Victoria councillors are making it more difficult for people to run for their jobs. Fair enough, but they should say so.
They'll never convince me that there's any other motive behind the increase in the number of nominators people need to run for council and the deposit fee that they must put up.
They'll never convince me that they're only trying to discourage frivolous candidates from coming forward or to make it easier for the people casting ballots to appreciate whatever issues matter.
As one for whom frivolity obviously has considerable attraction, I see no danger to the democratic process or its outcome in frivolous candidates. Some people seem to think that electing city councillors is as serious a business as choosing a pope; as if dealing in sewage is as important as dealing in souls.
Those who argue that having too many candidates putting forward too many ideas diverts attention from really important issues are making some pretty arrogant assumptions. They're also showing contempt for the intelligence of electors.
Isn't it healthy for our system of governments when election campaigns bring out issues that those who govern us would rather keep hidden? Isn't it healthy, at least for public order, that those who bawl slogans as part of mobs at other times be allowed a platform once every few years in which to speak directly to voters?
All-candidates meetings should be just that. The convenience of television producers or the size of stages in school auditoriums shouldn't dictate who shall speak.
I wouldn't go so far as to say that convicted criminals or the certifiably insane should be able to stand for election to municipal office -- there's time enough for them to become either before their term runs out -- but if you can vote, you should be able to stand.

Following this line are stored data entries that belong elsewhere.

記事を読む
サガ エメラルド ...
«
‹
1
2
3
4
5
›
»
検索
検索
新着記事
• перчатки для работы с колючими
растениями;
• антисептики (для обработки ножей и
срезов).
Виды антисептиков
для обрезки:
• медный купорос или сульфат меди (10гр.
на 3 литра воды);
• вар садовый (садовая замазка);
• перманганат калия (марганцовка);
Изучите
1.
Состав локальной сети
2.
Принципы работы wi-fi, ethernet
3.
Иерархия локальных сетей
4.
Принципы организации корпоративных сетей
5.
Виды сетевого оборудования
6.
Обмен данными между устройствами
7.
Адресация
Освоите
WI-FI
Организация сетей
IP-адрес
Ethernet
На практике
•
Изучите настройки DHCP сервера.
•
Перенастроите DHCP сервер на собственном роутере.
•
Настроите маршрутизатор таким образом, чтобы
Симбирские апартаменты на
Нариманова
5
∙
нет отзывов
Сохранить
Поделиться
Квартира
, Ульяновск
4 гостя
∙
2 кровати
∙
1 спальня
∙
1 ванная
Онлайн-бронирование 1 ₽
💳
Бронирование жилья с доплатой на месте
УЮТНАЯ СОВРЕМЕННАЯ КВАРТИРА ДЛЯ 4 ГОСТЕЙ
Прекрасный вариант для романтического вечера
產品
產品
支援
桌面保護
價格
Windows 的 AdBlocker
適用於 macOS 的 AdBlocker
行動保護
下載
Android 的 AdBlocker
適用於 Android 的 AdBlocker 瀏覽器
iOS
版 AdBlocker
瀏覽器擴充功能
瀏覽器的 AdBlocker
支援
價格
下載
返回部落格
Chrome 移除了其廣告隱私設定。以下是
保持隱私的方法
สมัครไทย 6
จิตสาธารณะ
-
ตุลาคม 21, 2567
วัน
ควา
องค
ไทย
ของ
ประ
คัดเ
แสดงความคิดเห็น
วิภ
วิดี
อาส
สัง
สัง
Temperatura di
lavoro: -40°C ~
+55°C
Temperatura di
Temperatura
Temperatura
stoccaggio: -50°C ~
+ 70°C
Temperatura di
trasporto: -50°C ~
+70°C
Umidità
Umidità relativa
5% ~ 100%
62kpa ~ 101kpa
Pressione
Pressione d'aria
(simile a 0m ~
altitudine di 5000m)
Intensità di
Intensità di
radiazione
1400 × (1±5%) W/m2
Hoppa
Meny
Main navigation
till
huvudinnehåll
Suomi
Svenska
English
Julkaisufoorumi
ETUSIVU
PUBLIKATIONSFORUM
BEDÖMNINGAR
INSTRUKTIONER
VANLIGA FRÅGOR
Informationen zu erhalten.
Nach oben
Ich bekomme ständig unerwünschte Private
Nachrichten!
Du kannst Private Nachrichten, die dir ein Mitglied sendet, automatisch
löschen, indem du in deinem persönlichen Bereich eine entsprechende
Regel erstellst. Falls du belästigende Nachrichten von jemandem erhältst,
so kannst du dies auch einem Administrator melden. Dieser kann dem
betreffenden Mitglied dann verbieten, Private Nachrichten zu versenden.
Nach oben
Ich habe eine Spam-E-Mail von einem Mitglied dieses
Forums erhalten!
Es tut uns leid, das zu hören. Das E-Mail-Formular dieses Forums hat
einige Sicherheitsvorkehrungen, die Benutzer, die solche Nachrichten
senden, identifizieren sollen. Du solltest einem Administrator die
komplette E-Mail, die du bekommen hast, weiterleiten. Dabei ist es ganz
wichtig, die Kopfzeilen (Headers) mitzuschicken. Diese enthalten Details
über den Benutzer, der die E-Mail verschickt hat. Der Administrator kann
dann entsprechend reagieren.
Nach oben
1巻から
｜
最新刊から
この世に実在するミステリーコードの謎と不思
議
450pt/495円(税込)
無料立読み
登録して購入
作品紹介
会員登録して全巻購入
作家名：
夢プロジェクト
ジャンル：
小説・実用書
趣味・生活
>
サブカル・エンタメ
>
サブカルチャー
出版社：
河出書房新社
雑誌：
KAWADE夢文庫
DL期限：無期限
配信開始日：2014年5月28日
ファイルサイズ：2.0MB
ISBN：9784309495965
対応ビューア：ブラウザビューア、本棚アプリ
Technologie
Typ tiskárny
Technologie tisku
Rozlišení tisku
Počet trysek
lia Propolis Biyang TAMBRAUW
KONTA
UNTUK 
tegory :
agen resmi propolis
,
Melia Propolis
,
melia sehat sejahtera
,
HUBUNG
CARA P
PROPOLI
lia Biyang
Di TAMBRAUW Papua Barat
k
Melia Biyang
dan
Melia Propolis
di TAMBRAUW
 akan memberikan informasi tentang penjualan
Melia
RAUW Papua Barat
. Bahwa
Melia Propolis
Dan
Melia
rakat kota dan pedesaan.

Even, like that charming lady who ran the last time in Victoria, on your head. That must afford, at least, a different perspective.
I think all the homeless people on our streets should run for council. They mightn't find a place to live, but they might find, in city hall, a place to work -- which would discourage a few I know from running.
I don't think the age of prospective candidates should work against them any more than their sexual peculiarities or that they have senseless pursuits like golf. There was a time when being an owner of property was a prerequisite for candidates because that implied education and intelligence -- factors that have long since ceased to matter in our parliaments and city halls.
When the fourth Druk Gyelpo of Bhutan decided to democratize his country, it was decided that candidates for parliament should have a university education. Otherwise, it was argued, the country would "suffer from the erratic decisions of unsuitable elected leaders" and because those successful "must be able to understand and analyze voluminous reports and proposals" and "conceive original thoughts and ideas."
How many Victoria councillors, I wonder, are capable of all that?
In Iran, the Guardian Council, dominated by clerics, none of whom is noted for standing on his head or even smiling, has disqualified thousands of declared candidates, especially all the women who wanted to run in 2004.
There, in a twist that must appeal to some on Victoria council, two years in parliament guarantees candidacy.
I'd like to bring back the practice in ancient Greece where election was by lottery to ensure that ordinary citizens had a chance against well-born, influential candidates -- the sort who live in the Uplands today and have a pithy quotation for any occasion.
I'd also like to bring back the ancient Greeks' practice of ostracism. New Victorians, like old Athenians, should be able to scratch on potsherds the names of elected officials who don't live up to expectations and the "winner" when votes are counted would be banished from the city for 10 years.
Those sourpusses on council should recognize that their city hall looks as if it came from Disneyland. They should all put on Mickey Mouse ears and practise frivolity.
And maybe the only qualification for candidates should be an ability to stand on one's head.